Historic truth gives birth to the legends. The Egyptian god Osiris met with a violent end and was annually lamented. Plato identifies Osiris with Nimrod. As Egyptian women wept for Adonis, Romans cried for Bacchus and Assyrian and Phoenician women wept for Tammuz.

It ought not to be a surprise if the Eternal whose Name alone is to be praised should banish from the Land given to Abraham those of his descendants who worshipped gods of those lands to which they were sent.

We quote Maimonides: "When the false prophet named Thammuz preached to a certain king that he should worship the seven stars and the twelve signs of the Zodiac, the king ordered him to be put to a terrible death.

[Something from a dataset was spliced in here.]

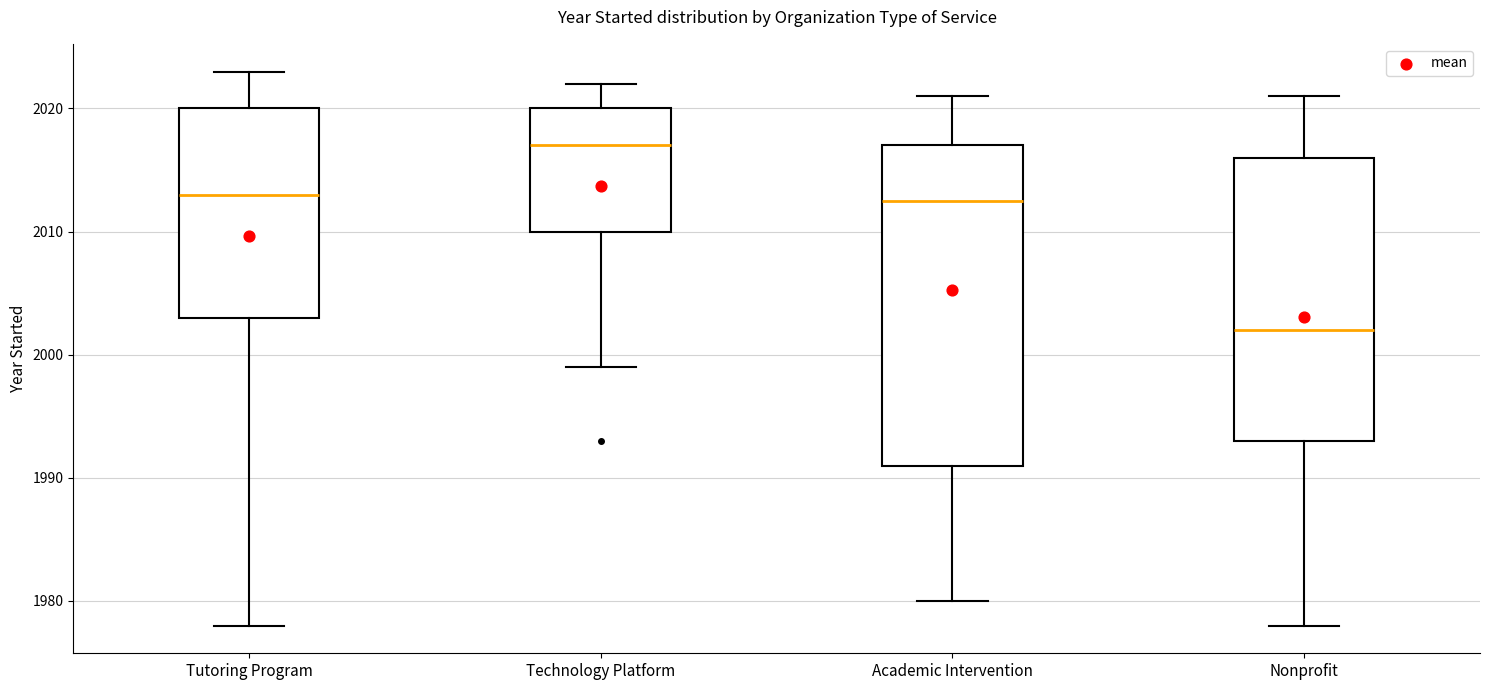

Reading left to right, transcribe this box plot: for each box, give where its median line is, the range the box spans, and where its two whiskers end, as read against the y-axis. The values are not printed on the chart, so give them approximately, as read against the axis.

Tutoring Program: median 2013, box 2003 to 2020, whiskers 1978 to 2023
Technology Platform: median 2017, box 2010 to 2020, whiskers 1999 to 2022
Academic Intervention: median 2013, box 1991 to 2017, whiskers 1980 to 2021
Nonprofit: median 2002, box 1993 to 2016, whiskers 1978 to 2021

All the images assembled from the ends of the earth into the temple of Babylon on the night of his death. They came to the great golden image of the sun which was suspended between heaven and earth. That image prostrated itself in the midst of the temple, and so did all the images around it while it related to them all that had happened to Thammuz. The images wept and lamented all night long and in the morning each flew away to his own temple again. And hence arose the custom every year on the first day of the month Thammuz, to weep and mourn for Thammuz."

In the Babylonian legend that Maimonides is quoting, the "certain king" who ordered him to be put to death for apostasy was Hercules. In the primitive names of Egyptian gods, the equivalent to Hercules was called Sem by the Egyptians. Study the Genesis account of the longevity of those early men and discover that Shem was still living when Nimrod died!

The Encyclopedia Britannica suggests that Christianity with its mother-child concept derives from the mists of religious antiquity! It is more to be accepted that Satan, who is the great deceiver and the instigator of Sun-worship, the master of the demon gods who gave supernatural abilities to the "men of renown" spoken of in the Scriptures, was trying to anticipate and so vitiate the prophetic expectations of Genesis 3:15 and of Isaiah 7:14 and 9:6.

Incidentally, when the prophet Daniel speaks of the coming Wicked One, he speaks of him as a "god of fortifications" (sometimes translated 'force') -- interesting in the light of today's emphases of The force. Semiramis who is associated with Nimrod, is said to have fortified the four earliest cities of that time.

Ezekiel and Daniel were both prophets of the Most High and they wrote for todays world as well as for yesterday's.